> Excerpts from a dataset:

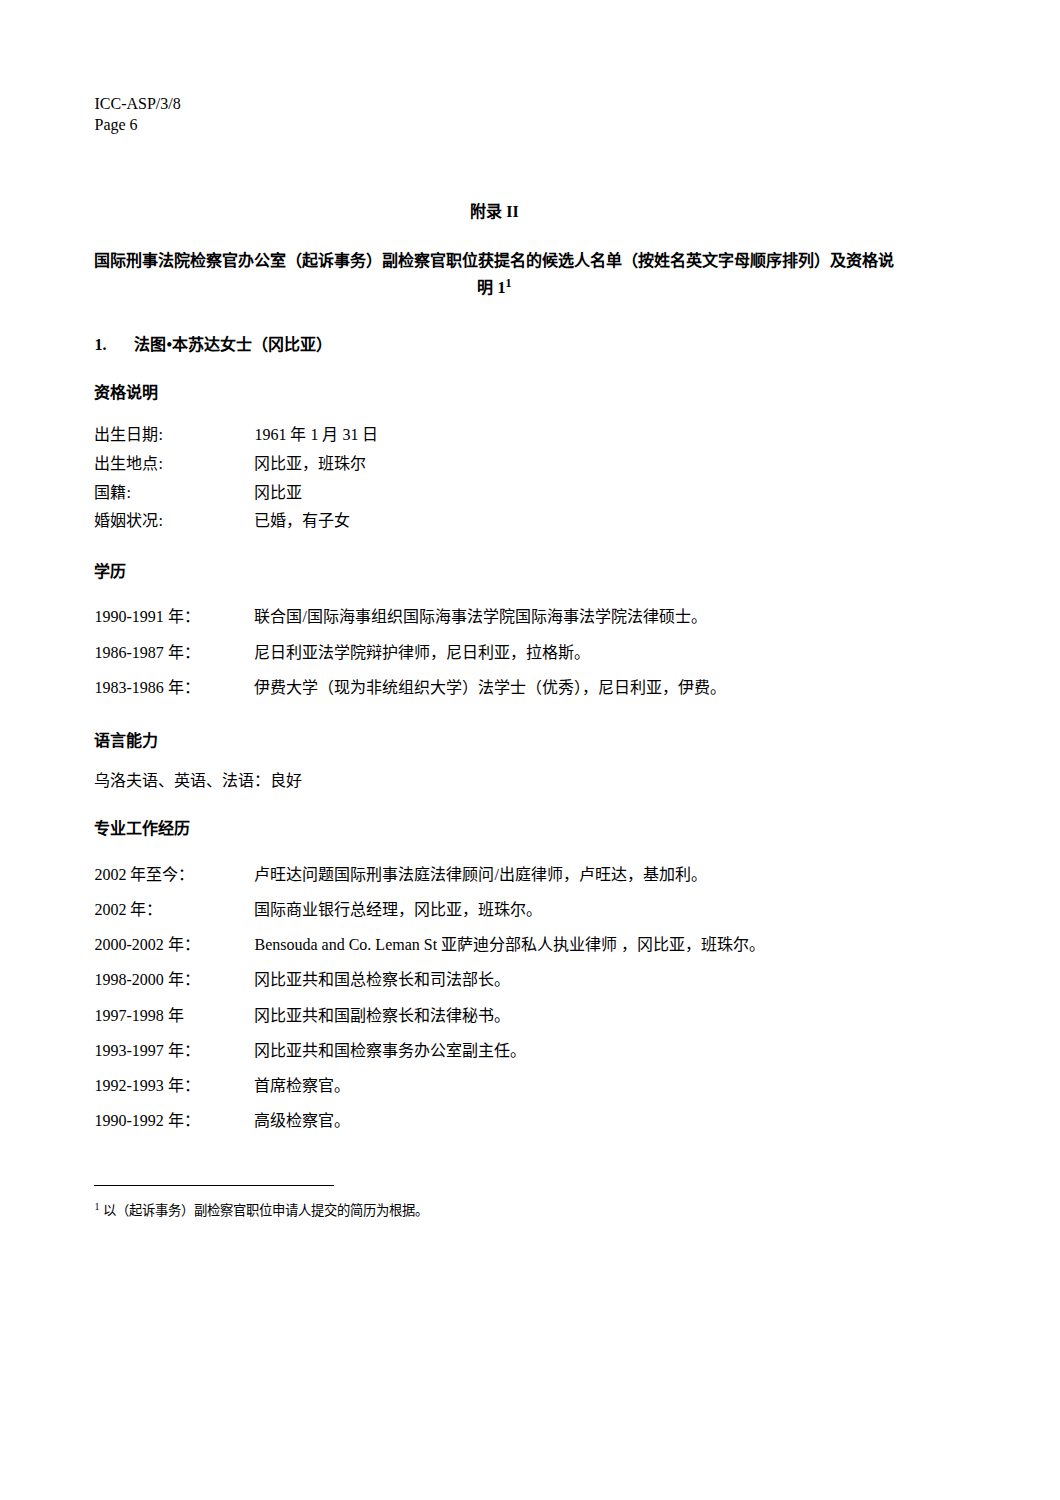ICC-ASP/3/8
Page 6
附录 II
国际刑事法院检察官办公室（起诉事务）副检察官职位获提名的候选人名单（按姓名英文字母顺序排列）及资格说明 11
1. 法图•本苏达女士（冈比亚）
资格说明
| 出生日期: | 1961 年 1 月 31 日 |
| 出生地点: | 冈比亚，班珠尔 |
| 国籍: | 冈比亚 |
| 婚姻状况: | 已婚，有子女 |
学历
| 1990-1991 年： | 联合国/国际海事组织国际海事法学院国际海事法学院法律硕士。 |
| 1986-1987 年： | 尼日利亚法学院辩护律师，尼日利亚，拉格斯。 |
| 1983-1986 年： | 伊费大学（现为非统组织大学）法学士（优秀），尼日利亚，伊费。 |
语言能力
乌洛夫语、英语、法语：良好
专业工作经历
| 2002 年至今： | 卢旺达问题国际刑事法庭法律顾问/出庭律师，卢旺达，基加利。 |
| 2002 年： | 国际商业银行总经理，冈比亚，班珠尔。 |
| 2000-2002 年： | Bensouda and Co. Leman St 亚萨迪分部私人执业律师 ，冈比亚，班珠尔。 |
| 1998-2000 年： | 冈比亚共和国总检察长和司法部长。 |
| 1997-1998 年 | 冈比亚共和国副检察长和法律秘书。 |
| 1993-1997 年： | 冈比亚共和国检察事务办公室副主任。 |
| 1992-1993 年： | 首席检察官。 |
| 1990-1992 年： | 高级检察官。 |
1 以（起诉事务）副检察官职位申请人提交的简历为根据。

> Description of the task:
The answer must be an exact copy of the entries, with the pictures omitted.

> Answer to the exercise:
ICC-ASP/3/8
Page 6
附录 II
国际刑事法院检察官办公室（起诉事务）副检察官职位获提名的候选人名单（按姓名英文字母顺序排列）及资格说明 11
1. 法图•本苏达女士（冈比亚）
资格说明
| 出生日期: | 1961 年 1 月 31 日 |
| 出生地点: | 冈比亚，班珠尔 |
| 国籍: | 冈比亚 |
| 婚姻状况: | 已婚，有子女 |
学历
| 1990-1991 年： | 联合国/国际海事组织国际海事法学院国际海事法学院法律硕士。 |
| 1986-1987 年： | 尼日利亚法学院辩护律师，尼日利亚，拉格斯。 |
| 1983-1986 年： | 伊费大学（现为非统组织大学）法学士（优秀），尼日利亚，伊费。 |
语言能力
乌洛夫语、英语、法语：良好
专业工作经历
| 2002 年至今： | 卢旺达问题国际刑事法庭法律顾问/出庭律师，卢旺达，基加利。 |
| 2002 年： | 国际商业银行总经理，冈比亚，班珠尔。 |
| 2000-2002 年： | Bensouda and Co. Leman St 亚萨迪分部私人执业律师 ，冈比亚，班珠尔。 |
| 1998-2000 年： | 冈比亚共和国总检察长和司法部长。 |
| 1997-1998 年 | 冈比亚共和国副检察长和法律秘书。 |
| 1993-1997 年： | 冈比亚共和国检察事务办公室副主任。 |
| 1992-1993 年： | 首席检察官。 |
| 1990-1992 年： | 高级检察官。 |
1 以（起诉事务）副检察官职位申请人提交的简历为根据。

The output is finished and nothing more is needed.